Chinese citizens, companies face backlash in India, warns China media amid Sikkim standoff
As India and China face-off along the border in Sikkim, the Global Times has said Chinese companies and citizens could face violent attacks in India.india Updated: Jul 05, 2017 20:33 IST
Chinese citizens and companies face possible “violent attacks” in India amid rising tension between the two countries over a military standoff in Sikkim, the Chinese media warned on Wednesday.
There was also a possibility of a slowdown in Chinese investments in India, the state-run Global Times said in a write-up that weighed the potential fallout of the border face-off.
“Violent attacks against Chinese personnel and companies may happen in India if the two countries see even small-scale military tension at the border,” the article said.
“Many people believe Indian nationalism led to the country’s independence from British rule decades ago but now it is gradually evolving into an internal factor behind the anti-Chinese sentiment, which is fuelled by ethnic and religious factors.”
The warning came one a day the nationalistic Global Times published an editorial saying India will be “kicked” out from the disputed area and will suffer “greater losses” than it did during the 1962 war.
The number of Chinese tourists to India is not very high, official data show.
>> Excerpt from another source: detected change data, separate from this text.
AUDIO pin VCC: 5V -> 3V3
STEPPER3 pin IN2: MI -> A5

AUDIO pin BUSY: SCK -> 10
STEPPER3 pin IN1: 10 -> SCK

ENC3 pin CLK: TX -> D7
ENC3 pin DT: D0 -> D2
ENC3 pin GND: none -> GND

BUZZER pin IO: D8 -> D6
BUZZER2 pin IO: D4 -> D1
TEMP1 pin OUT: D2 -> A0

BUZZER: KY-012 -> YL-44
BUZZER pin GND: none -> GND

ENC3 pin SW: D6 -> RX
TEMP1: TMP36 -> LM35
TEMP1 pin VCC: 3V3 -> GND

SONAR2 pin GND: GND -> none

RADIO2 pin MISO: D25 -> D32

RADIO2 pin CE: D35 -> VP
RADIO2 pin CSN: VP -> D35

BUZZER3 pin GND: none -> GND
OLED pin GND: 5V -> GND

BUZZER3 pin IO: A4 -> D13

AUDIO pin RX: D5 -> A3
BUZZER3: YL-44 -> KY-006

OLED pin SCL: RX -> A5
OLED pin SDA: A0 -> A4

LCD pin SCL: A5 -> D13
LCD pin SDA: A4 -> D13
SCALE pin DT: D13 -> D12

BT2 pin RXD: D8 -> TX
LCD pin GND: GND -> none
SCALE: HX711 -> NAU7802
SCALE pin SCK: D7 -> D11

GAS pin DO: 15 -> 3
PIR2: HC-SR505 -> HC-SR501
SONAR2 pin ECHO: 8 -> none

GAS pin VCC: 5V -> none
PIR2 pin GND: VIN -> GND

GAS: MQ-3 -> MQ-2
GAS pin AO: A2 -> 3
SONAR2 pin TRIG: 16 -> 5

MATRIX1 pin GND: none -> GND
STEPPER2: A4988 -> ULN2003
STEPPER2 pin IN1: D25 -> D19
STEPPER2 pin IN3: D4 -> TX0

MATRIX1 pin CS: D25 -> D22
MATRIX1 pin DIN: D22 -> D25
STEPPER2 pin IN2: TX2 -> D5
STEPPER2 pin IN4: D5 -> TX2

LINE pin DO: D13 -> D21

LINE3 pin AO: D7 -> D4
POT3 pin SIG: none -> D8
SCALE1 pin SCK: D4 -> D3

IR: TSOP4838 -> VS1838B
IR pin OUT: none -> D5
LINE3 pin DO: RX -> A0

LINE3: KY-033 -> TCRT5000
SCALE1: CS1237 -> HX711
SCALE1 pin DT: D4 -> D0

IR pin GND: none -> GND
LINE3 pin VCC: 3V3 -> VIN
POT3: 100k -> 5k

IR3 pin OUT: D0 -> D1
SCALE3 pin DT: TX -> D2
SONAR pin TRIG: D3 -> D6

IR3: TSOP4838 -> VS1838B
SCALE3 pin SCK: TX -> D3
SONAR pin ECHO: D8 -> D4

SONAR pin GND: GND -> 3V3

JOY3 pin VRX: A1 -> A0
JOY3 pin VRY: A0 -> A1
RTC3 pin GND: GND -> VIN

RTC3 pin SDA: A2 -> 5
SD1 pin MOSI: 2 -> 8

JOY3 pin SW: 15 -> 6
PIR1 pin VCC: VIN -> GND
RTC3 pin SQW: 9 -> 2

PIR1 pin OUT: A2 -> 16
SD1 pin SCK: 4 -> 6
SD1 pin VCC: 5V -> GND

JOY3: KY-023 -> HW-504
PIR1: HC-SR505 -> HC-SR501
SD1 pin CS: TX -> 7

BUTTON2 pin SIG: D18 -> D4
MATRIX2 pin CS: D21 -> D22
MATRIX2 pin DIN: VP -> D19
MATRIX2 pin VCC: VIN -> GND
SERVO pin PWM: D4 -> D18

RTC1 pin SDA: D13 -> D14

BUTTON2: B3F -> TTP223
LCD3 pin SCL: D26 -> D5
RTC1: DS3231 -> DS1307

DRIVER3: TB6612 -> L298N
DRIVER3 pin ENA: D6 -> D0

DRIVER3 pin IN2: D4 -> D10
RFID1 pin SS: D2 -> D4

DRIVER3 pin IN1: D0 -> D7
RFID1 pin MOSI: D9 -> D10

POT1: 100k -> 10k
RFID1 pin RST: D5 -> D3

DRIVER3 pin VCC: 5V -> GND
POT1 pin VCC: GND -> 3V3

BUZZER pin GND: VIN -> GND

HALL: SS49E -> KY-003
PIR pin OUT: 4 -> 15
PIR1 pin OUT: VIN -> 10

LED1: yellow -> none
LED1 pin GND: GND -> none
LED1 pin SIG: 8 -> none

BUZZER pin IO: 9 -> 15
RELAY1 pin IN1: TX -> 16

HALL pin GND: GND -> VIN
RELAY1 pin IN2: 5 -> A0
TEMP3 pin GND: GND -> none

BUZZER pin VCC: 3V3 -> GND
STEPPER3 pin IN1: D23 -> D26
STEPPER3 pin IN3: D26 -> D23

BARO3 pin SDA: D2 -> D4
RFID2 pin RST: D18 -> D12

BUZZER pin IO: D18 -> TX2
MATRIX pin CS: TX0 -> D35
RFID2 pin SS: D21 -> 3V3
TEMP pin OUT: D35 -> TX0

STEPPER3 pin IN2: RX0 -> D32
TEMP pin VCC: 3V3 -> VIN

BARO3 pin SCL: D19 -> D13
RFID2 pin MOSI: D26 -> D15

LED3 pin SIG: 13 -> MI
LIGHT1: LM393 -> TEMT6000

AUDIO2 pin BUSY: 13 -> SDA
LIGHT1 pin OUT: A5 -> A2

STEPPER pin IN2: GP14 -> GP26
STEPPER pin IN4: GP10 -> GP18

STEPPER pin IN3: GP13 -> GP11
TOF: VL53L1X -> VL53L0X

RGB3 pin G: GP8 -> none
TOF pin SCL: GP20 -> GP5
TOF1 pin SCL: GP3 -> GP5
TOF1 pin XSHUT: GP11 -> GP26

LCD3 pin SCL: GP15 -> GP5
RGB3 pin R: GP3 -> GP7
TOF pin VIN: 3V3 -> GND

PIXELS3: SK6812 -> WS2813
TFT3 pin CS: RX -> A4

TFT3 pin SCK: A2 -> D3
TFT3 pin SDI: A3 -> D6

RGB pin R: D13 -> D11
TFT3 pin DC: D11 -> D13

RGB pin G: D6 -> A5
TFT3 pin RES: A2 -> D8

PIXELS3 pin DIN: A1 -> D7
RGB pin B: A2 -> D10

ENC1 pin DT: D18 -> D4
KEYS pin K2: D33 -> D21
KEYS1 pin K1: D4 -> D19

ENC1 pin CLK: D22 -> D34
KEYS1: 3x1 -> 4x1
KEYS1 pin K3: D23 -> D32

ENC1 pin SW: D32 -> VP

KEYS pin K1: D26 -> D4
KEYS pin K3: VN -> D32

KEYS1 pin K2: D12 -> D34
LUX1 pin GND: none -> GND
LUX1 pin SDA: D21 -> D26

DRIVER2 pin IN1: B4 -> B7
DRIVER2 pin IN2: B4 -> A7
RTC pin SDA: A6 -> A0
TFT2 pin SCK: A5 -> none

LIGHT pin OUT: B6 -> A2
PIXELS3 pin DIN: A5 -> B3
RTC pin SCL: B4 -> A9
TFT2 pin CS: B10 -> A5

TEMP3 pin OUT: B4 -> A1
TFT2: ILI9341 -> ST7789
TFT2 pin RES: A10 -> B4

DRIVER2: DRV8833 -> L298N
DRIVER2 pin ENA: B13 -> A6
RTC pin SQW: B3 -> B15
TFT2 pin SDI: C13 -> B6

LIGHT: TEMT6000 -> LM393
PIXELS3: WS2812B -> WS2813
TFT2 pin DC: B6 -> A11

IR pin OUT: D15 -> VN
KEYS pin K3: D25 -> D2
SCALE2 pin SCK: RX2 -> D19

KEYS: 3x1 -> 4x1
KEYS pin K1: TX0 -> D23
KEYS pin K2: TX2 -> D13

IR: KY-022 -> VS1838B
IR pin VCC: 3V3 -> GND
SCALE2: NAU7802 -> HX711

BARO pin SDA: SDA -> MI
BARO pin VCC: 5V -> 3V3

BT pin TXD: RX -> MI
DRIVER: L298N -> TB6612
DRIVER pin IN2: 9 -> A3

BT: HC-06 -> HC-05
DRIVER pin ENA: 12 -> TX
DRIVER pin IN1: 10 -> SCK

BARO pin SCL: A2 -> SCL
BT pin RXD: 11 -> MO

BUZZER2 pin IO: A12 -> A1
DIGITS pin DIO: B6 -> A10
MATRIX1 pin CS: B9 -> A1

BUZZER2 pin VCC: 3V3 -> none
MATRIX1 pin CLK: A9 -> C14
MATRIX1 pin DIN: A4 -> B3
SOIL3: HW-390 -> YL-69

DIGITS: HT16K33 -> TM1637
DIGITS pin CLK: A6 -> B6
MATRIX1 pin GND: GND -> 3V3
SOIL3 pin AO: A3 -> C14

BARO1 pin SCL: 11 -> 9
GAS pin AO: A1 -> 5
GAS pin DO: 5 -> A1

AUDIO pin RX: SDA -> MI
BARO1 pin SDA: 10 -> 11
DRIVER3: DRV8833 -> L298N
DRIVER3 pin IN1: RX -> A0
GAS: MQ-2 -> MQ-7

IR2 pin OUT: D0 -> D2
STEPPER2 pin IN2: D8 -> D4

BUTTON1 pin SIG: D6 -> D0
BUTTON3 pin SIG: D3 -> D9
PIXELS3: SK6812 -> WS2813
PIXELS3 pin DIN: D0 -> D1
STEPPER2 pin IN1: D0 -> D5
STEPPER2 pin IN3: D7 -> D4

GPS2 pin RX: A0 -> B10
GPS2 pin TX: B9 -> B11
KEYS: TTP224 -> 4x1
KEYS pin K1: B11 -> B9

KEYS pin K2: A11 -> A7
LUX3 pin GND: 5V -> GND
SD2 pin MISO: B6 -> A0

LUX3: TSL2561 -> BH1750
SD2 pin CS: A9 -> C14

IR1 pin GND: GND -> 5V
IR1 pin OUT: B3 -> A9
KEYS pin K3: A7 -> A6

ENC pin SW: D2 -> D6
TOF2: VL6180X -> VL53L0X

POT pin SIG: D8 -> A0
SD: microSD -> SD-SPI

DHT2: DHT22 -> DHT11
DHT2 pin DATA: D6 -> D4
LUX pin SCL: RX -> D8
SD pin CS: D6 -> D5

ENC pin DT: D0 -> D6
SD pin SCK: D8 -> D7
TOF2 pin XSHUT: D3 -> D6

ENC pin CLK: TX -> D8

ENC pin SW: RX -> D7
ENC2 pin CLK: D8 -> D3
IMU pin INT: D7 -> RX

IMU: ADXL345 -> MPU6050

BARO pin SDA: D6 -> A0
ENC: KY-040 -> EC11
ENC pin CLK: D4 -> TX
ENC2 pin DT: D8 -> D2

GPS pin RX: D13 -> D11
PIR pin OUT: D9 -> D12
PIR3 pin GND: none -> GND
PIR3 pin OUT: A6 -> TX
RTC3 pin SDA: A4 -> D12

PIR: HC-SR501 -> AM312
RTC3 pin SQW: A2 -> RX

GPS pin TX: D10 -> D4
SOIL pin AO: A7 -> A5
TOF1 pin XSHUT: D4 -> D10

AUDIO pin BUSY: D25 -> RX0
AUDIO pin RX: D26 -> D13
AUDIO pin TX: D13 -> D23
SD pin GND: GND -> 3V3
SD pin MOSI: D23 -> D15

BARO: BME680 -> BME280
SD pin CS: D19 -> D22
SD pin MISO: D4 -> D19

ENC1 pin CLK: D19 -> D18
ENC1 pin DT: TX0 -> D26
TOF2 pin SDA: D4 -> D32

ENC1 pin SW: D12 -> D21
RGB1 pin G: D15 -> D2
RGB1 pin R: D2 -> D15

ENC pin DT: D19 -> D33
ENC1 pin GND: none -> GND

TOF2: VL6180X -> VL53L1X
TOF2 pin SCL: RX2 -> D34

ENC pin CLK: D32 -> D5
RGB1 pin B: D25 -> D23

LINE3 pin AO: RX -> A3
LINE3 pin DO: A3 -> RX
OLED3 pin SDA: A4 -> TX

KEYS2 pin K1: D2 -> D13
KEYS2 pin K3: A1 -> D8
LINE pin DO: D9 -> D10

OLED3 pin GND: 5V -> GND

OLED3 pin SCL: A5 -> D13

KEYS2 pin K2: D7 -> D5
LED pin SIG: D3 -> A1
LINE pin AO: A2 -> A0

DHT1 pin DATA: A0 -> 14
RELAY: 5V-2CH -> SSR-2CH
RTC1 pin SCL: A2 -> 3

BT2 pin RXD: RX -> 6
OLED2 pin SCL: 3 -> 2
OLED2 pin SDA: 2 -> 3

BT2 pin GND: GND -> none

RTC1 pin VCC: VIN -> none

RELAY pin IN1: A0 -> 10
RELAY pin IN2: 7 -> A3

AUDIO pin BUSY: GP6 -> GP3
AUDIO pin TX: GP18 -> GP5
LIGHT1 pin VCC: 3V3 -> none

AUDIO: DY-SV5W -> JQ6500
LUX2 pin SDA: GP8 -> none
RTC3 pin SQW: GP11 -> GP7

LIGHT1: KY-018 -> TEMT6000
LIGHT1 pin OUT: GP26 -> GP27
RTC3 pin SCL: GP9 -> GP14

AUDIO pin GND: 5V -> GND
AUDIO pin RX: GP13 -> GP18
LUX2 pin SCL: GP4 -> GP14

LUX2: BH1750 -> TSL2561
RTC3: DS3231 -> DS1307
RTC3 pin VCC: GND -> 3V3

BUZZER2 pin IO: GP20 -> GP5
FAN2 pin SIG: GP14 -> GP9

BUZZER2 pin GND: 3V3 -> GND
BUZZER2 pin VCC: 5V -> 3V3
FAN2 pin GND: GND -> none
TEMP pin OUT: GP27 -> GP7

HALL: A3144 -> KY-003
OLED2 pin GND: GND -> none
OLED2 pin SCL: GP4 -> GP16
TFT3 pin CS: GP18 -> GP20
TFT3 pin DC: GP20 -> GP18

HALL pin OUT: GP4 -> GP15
In April, 2.95% out of 7.4 lakh foreign visitors to India were from China.
However, Chinese investments in India have risen substantially over the years -- the Department of Industrial Policy and Promotion (DIPP) last year estimated that total FDI from China between April 2000 and December 2016 was $1.6 billion.
There are pockets of Chinese-origin people in India, including Kolkata and Assam. Some of them had faced backlash during the 1962 war with China.
The Global Times recalled how nationalistic sentiments were ignited in India last year by the Shiv Sena whose “activists openly burnt the Chinese flag on the streets, according to media reports, after India failed to gain entry to the Nuclear Suppliers Group (NSG) due to alleged opposition by China.”
“Compared to the NSG membership, India’s territorial issues can much more easily stir up local people’s nationalistic feelings,” it added.
The tabloid warned Chinese firms in the retail and consumer electronics industries to take precautions against “…possible boycotts and should strive to ensure the personal safety of Chinese workers if there is an escalation in tensions between the two countries.”
“Although India is a potential market, would-be investors from China should perhaps take a wait-and-see approach. In this context, new investment from China into India is likely to be reduced,” it added.